Michael Palin does a very effective job masquerading as the man next door, an English everyman in his holiday uniform. In this disguise, but breaking out into his self-mocking humour at need, he mucks in all over Brazil, dancing with Yanomami tribes, swimming with freshwater dolphins in the Amazon, parading with transvestites on a gay pride march in Rio and carrying the shopping for a celebrity chef. He attends the all-night street party of St John's Eve and an ecstatic Candomble service, as well as meeting modern storm-troopers, rubber-tappers and miners.

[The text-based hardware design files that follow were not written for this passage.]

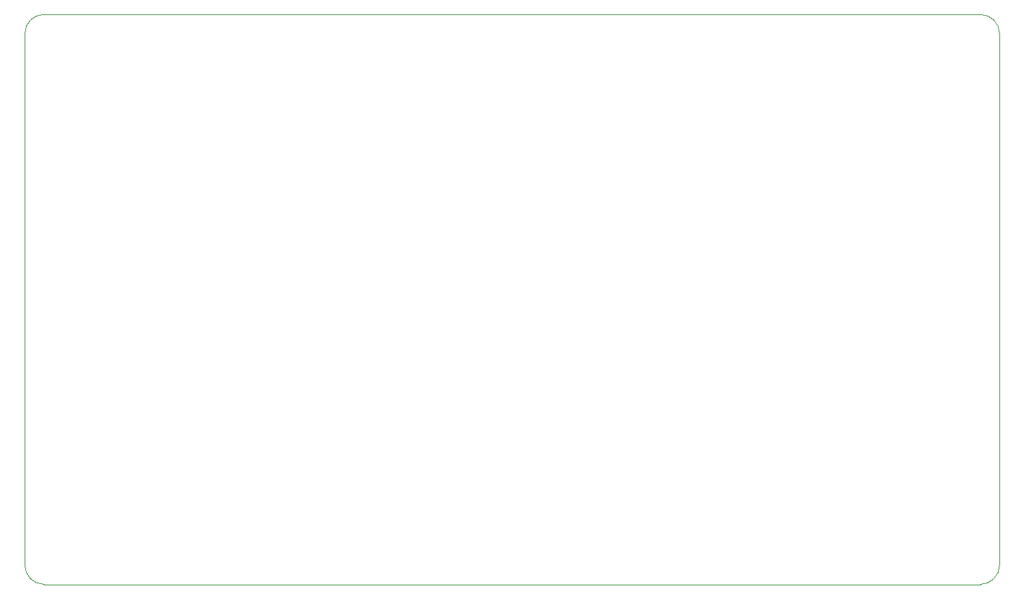
<source format=gm1>
%TF.GenerationSoftware,KiCad,Pcbnew,(6.0.8)*%
%TF.CreationDate,2022-10-24T13:17:52-06:00*%
%TF.ProjectId,pcb,7063622e-6b69-4636-9164-5f7063625858,rev?*%
%TF.SameCoordinates,Original*%
%TF.FileFunction,Profile,NP*%
%FSLAX46Y46*%
G04 Gerber Fmt 4.6, Leading zero omitted, Abs format (unit mm)*
G04 Created by KiCad (PCBNEW (6.0.8)) date 2022-10-24 13:17:52*
%MOMM*%
%LPD*%
G01*
G04 APERTURE LIST*
%TA.AperFunction,Profile*%
%ADD10C,0.100000*%
%TD*%
G04 APERTURE END LIST*
D10*
X84137500Y-59531250D02*
X200025000Y-59531250D01*
X81756250Y-127793750D02*
X81756250Y-61912500D01*
X84137500Y-59531250D02*
G75*
G03*
X81756250Y-61912500I0J-2381250D01*
G01*
X202406250Y-61912500D02*
G75*
G03*
X200025000Y-59531250I-2381250J0D01*
G01*
X200025000Y-130175000D02*
X84137500Y-130175000D01*
X81756200Y-127793750D02*
G75*
G03*
X84137500Y-130175000I2381300J50D01*
G01*
X202406250Y-61912500D02*
X202406250Y-127793750D01*
X200025000Y-130174950D02*
G75*
G03*
X202406250Y-127793750I0J2381250D01*
G01*
M02*

</source>
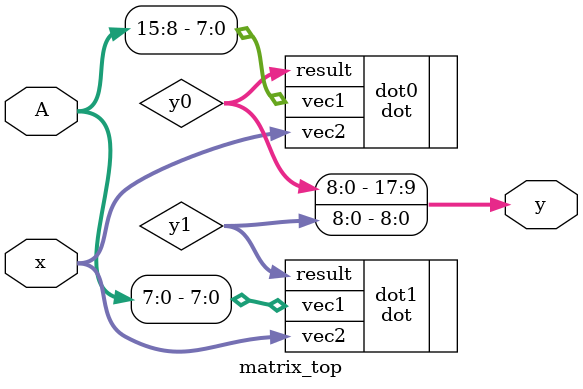
<source format=v>
module matrix_top(
    input  [15:0] A, 
    input  [7:0]  x, 
    output [17:0] y  
);
    wire [8:0] y0, y1;
    
    dot dot0 (.vec1(A[15:8]), .vec2(x), .result(y0)); 
    dot dot1 (.vec1(A[7:0]),  .vec2(x), .result(y1)); 
    
    assign y = {y0, y1};
endmodule

</source>
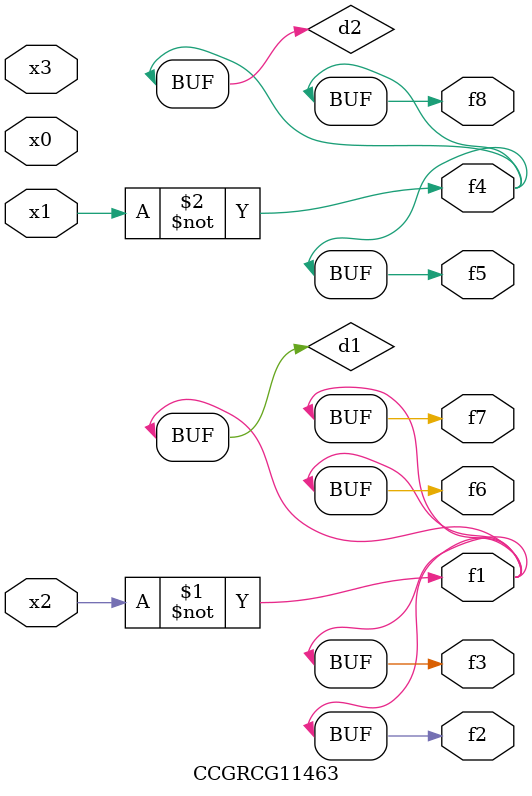
<source format=v>
module CCGRCG11463(
	input x0, x1, x2, x3,
	output f1, f2, f3, f4, f5, f6, f7, f8
);

	wire d1, d2;

	xnor (d1, x2);
	not (d2, x1);
	assign f1 = d1;
	assign f2 = d1;
	assign f3 = d1;
	assign f4 = d2;
	assign f5 = d2;
	assign f6 = d1;
	assign f7 = d1;
	assign f8 = d2;
endmodule

</source>
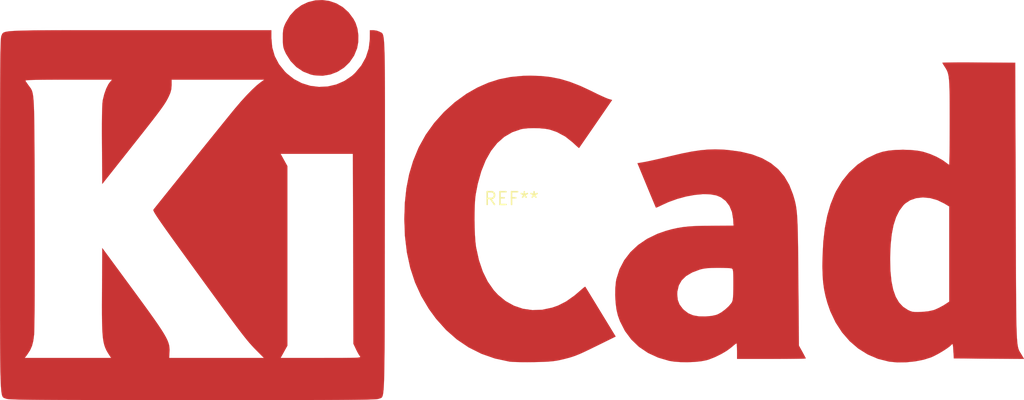
<source format=kicad_pcb>
(kicad_pcb (version 20240108) (generator pcbnew)

  (general
    (thickness 1.6)
  )

  (paper "A4")
  (layers
    (0 "F.Cu" signal)
    (31 "B.Cu" signal)
    (32 "B.Adhes" user "B.Adhesive")
    (33 "F.Adhes" user "F.Adhesive")
    (34 "B.Paste" user)
    (35 "F.Paste" user)
    (36 "B.SilkS" user "B.Silkscreen")
    (37 "F.SilkS" user "F.Silkscreen")
    (38 "B.Mask" user)
    (39 "F.Mask" user)
    (40 "Dwgs.User" user "User.Drawings")
    (41 "Cmts.User" user "User.Comments")
    (42 "Eco1.User" user "User.Eco1")
    (43 "Eco2.User" user "User.Eco2")
    (44 "Edge.Cuts" user)
    (45 "Margin" user)
    (46 "B.CrtYd" user "B.Courtyard")
    (47 "F.CrtYd" user "F.Courtyard")
    (48 "B.Fab" user)
    (49 "F.Fab" user)
    (50 "User.1" user)
    (51 "User.2" user)
    (52 "User.3" user)
    (53 "User.4" user)
    (54 "User.5" user)
    (55 "User.6" user)
    (56 "User.7" user)
    (57 "User.8" user)
    (58 "User.9" user)
  )

  (setup
    (pad_to_mask_clearance 0)
    (pcbplotparams
      (layerselection 0x00010fc_ffffffff)
      (plot_on_all_layers_selection 0x0000000_00000000)
      (disableapertmacros false)
      (usegerberextensions false)
      (usegerberattributes false)
      (usegerberadvancedattributes false)
      (creategerberjobfile false)
      (dashed_line_dash_ratio 12.000000)
      (dashed_line_gap_ratio 3.000000)
      (svgprecision 4)
      (plotframeref false)
      (viasonmask false)
      (mode 1)
      (useauxorigin false)
      (hpglpennumber 1)
      (hpglpenspeed 20)
      (hpglpendiameter 15.000000)
      (dxfpolygonmode false)
      (dxfimperialunits false)
      (dxfusepcbnewfont false)
      (psnegative false)
      (psa4output false)
      (plotreference false)
      (plotvalue false)
      (plotinvisibletext false)
      (sketchpadsonfab false)
      (subtractmaskfromsilk false)
      (outputformat 1)
      (mirror false)
      (drillshape 1)
      (scaleselection 1)
      (outputdirectory "")
    )
  )

  (net 0 "")

  (footprint "KiCad-Logo_40mm_Copper" (layer "F.Cu") (at 0 0))

)

</source>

It would be easy to dismiss this volume, profusely illustrated with the razor-sharp eye of Basil Pao's photographs, as no more than a subsidised album of tourist exotica or a souvenir tie-in to the current TV series. But that would be a mistake, for Palin does his job as a travel writer very well indeed. He knows how to entertain the reader at first, resists any temptation to lecture, then builds up a slow-boil of interest before teasing out some answers through some skilful interviewing.

The resulting mosaic of opinions draws out a fascinating composite picture of a nation that, through the three cultural markers of language, music and food, is triumphantly self-defined and ceaselessly inventive. Brazil is also a country that seems to have no enemies, no lost provinces to redeem, but side by side with that famous tolerance, there has also evolved a complete indifference to the rule of law. And despite the insistent imagery of tropical forests and vast rivers, 80 per cent of people live within 250 miles of the coast, on an undulating range of hills etched across a semi-arid plateau.

For all the proud talk of Brazil's happy cocktail of races, the industrial heartland was formed recently, assisted by a flood of 20th-century European migration to the 40-million strong Sao Paulo conurbation. The real money has always been made from mining, controlled by a handful of powerful men, pouring mountain-loads of ore into ships bound for China. These are the sort of people even Palin can't get access to, though he has made it an exhilarating journey introducing us to the rest of the nation.